### SELECTED EXCERPT
Start of Block

ARCHIBALD HENDERSON.

PRESENT DAY AMERICAN POETRY. By H. Houston Peckham, Boston: Richard G. Badger. $1.00 net.

For several years past that school of American critics who, if not most representative, are at any rate most clamorous, have taken for their motto (or might properly have taken): "To be Victorian is to be damned." To meet, therefore, with a critic, both young and well informed, who dares to acclaim

what in the writers of the day is indubitably Victorian is almost as novel as it is refreshing. Such a writer is Mr. H. Houston Peckham, whose first volume of literary essays has recently come from the press.

End of Block

### EXTRACTED DATA
Start of Block

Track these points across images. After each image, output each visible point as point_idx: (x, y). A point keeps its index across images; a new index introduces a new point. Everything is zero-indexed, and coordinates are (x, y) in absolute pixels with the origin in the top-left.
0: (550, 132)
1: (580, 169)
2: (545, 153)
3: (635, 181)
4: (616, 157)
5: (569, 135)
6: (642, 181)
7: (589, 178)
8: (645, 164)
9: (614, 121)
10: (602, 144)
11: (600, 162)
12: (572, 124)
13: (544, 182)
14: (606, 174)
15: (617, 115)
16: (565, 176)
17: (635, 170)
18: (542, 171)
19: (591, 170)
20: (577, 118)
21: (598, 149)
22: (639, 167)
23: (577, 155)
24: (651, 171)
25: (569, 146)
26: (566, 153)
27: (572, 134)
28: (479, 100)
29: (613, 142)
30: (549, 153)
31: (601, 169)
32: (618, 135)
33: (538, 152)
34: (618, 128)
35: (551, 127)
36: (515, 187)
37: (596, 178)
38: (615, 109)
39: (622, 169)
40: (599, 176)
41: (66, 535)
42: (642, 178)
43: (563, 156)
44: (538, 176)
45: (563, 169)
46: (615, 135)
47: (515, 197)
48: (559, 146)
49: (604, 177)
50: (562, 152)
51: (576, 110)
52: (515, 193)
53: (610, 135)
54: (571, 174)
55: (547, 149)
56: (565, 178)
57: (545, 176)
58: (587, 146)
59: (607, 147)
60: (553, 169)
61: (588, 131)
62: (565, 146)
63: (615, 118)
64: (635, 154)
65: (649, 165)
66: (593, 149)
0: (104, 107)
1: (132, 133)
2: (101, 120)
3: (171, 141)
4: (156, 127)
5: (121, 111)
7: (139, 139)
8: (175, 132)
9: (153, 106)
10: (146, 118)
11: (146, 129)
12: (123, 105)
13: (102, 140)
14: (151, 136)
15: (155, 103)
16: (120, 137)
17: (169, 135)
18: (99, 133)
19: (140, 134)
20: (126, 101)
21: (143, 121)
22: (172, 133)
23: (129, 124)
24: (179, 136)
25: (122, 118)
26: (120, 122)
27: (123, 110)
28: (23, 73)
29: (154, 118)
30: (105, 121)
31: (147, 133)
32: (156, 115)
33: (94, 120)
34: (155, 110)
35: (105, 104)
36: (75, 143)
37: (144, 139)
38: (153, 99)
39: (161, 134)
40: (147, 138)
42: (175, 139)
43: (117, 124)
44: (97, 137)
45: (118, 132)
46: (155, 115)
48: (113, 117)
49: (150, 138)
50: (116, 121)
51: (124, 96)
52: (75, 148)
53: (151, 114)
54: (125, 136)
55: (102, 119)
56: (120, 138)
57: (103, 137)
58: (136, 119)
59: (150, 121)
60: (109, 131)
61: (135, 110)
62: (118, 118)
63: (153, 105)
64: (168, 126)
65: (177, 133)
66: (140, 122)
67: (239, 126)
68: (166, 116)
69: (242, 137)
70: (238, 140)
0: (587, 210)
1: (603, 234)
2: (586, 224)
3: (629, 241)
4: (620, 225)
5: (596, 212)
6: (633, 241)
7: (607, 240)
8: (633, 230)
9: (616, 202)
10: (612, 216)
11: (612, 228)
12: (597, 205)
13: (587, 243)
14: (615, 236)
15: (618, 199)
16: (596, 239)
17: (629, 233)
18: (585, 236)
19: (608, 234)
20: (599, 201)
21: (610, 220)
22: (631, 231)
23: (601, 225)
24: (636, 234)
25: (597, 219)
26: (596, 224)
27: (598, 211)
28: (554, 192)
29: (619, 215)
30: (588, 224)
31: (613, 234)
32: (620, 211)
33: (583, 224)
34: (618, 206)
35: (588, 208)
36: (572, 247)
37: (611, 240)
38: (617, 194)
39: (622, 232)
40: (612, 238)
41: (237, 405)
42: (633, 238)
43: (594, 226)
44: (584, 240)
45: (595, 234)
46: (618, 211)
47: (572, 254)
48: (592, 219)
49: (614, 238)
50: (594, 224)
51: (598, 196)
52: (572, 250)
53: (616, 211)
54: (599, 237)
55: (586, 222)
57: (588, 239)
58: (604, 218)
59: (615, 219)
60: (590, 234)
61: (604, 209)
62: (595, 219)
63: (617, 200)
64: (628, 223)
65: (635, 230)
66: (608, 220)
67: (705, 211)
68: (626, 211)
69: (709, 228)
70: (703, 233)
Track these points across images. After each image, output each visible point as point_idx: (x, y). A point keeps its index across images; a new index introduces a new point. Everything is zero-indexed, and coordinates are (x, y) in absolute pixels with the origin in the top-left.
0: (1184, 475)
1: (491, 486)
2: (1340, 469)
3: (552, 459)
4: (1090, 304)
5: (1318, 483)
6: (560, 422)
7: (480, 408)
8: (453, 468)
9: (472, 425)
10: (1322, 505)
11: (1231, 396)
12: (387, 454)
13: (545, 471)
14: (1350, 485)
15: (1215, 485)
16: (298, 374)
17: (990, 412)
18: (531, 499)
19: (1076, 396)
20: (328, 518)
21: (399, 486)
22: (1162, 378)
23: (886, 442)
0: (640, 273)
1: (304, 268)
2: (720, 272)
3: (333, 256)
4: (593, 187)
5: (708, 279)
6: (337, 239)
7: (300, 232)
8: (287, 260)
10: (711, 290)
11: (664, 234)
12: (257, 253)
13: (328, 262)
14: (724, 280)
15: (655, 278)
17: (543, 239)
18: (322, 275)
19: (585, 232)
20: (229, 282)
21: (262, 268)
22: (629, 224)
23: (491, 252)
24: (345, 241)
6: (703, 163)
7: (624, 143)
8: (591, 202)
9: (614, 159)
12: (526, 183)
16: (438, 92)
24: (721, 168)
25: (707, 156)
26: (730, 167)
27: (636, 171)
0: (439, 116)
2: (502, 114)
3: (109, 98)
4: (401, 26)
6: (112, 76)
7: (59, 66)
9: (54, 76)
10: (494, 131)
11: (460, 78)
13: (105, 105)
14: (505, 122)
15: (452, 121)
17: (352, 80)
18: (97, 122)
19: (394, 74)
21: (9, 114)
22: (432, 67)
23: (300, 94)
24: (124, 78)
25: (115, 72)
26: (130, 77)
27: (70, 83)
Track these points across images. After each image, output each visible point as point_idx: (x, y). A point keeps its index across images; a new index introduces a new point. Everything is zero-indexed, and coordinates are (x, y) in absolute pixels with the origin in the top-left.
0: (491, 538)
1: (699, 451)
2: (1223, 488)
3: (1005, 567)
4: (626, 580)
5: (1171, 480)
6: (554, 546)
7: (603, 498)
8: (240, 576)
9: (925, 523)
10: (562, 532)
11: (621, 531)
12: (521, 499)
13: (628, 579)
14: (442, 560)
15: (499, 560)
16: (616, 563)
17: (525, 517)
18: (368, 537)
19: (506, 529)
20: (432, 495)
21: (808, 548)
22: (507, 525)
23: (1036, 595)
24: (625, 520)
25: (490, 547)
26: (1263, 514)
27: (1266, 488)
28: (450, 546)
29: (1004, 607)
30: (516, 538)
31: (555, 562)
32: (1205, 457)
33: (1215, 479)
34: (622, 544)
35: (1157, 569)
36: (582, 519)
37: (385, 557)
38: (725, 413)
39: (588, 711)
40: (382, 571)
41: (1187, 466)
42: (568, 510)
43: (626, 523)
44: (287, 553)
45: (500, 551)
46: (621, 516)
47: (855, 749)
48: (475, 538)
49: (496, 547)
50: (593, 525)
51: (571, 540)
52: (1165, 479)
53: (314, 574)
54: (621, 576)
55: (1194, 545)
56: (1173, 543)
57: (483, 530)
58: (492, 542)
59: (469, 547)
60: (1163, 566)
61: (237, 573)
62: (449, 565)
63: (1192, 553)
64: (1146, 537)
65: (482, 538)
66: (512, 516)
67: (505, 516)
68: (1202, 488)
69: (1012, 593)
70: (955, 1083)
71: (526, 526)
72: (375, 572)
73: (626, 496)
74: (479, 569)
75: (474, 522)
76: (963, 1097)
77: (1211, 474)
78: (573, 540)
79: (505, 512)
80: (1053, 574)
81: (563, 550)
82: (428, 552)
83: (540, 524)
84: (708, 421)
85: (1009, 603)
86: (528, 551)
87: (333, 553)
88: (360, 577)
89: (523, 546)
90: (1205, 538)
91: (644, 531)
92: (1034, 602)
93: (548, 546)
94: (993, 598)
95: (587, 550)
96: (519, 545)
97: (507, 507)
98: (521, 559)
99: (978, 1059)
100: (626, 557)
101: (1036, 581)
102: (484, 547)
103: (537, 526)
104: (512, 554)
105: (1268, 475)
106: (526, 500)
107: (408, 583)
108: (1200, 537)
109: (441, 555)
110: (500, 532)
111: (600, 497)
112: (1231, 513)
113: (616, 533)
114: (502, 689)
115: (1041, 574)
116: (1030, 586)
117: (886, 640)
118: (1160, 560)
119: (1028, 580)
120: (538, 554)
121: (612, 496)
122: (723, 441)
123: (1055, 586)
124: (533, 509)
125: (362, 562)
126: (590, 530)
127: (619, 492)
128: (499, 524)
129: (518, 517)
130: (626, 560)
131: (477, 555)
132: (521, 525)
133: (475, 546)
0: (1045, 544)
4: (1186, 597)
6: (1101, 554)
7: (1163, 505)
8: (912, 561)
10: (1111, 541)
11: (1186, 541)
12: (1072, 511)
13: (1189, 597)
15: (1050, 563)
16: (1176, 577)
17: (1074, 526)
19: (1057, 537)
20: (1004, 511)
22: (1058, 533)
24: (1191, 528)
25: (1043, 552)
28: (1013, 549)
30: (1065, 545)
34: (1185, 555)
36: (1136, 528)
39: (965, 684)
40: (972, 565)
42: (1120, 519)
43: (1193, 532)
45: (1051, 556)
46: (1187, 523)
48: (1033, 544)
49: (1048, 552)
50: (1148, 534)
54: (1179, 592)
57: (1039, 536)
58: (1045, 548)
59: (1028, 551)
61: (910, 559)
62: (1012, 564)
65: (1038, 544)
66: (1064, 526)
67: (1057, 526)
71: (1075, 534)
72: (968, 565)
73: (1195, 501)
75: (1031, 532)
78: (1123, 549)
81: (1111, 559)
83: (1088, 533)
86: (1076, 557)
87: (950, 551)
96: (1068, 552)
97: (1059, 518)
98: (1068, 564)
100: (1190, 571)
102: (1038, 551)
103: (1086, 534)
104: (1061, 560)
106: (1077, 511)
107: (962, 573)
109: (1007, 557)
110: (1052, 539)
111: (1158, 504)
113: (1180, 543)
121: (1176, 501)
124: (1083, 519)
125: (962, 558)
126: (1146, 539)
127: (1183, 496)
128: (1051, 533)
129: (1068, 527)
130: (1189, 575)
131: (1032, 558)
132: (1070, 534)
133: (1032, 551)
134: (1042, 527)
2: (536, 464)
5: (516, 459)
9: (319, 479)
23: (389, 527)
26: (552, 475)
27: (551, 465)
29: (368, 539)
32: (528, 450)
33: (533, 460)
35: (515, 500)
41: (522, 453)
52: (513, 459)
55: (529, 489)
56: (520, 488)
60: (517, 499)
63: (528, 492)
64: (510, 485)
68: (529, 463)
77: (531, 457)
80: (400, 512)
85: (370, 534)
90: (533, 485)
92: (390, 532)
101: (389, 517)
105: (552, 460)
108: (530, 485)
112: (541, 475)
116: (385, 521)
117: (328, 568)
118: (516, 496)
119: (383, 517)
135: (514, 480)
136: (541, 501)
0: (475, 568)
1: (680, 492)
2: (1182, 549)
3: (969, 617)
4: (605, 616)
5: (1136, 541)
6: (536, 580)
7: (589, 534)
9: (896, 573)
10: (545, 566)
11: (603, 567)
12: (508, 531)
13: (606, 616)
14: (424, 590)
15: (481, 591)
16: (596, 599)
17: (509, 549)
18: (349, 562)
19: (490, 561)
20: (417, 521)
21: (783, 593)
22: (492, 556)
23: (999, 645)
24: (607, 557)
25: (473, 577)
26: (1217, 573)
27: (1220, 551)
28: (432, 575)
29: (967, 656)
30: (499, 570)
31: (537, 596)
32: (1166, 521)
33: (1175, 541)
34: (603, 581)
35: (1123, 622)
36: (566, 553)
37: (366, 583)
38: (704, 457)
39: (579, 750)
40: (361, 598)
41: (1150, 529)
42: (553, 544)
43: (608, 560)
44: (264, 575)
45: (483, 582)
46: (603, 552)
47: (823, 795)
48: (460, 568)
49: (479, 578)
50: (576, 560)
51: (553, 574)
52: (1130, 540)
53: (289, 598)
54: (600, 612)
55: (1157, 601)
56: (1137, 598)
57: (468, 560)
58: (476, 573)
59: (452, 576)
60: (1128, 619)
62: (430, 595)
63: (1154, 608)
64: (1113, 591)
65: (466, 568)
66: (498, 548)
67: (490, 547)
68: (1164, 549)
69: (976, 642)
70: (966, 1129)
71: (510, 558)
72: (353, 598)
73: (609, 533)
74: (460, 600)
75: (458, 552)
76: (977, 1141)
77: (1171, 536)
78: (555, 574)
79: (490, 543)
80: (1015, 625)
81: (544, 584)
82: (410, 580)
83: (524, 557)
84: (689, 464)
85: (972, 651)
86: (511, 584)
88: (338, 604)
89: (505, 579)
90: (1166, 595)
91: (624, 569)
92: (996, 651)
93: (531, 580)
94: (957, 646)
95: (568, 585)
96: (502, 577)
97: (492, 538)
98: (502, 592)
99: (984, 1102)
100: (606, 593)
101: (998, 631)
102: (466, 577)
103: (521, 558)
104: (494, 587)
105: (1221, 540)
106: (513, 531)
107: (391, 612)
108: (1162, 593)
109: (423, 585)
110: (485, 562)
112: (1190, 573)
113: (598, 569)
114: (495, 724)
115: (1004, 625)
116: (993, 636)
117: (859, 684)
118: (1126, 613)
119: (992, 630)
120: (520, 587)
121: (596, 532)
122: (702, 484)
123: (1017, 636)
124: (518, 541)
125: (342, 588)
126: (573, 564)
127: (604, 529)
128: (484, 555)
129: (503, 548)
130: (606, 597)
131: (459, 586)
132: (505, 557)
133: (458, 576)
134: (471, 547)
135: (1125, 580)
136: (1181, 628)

End of Block

### EXERCISE INSTRUCTIONS
Please explain, in one to three sentences, why the book review calls it novel to meet a critic who dares to acclaim what is Victorian in the writers of the day.

### EXERCISE OUTPUT
For several years, the most clamorous school of American critics has taken as its motto, or might properly have taken, "To be Victorian is to be damned." A young, well-informed critic like Mr. H. Houston Peckham, who praises what is indubitably Victorian in current writers, is therefore almost as novel as he is refreshing.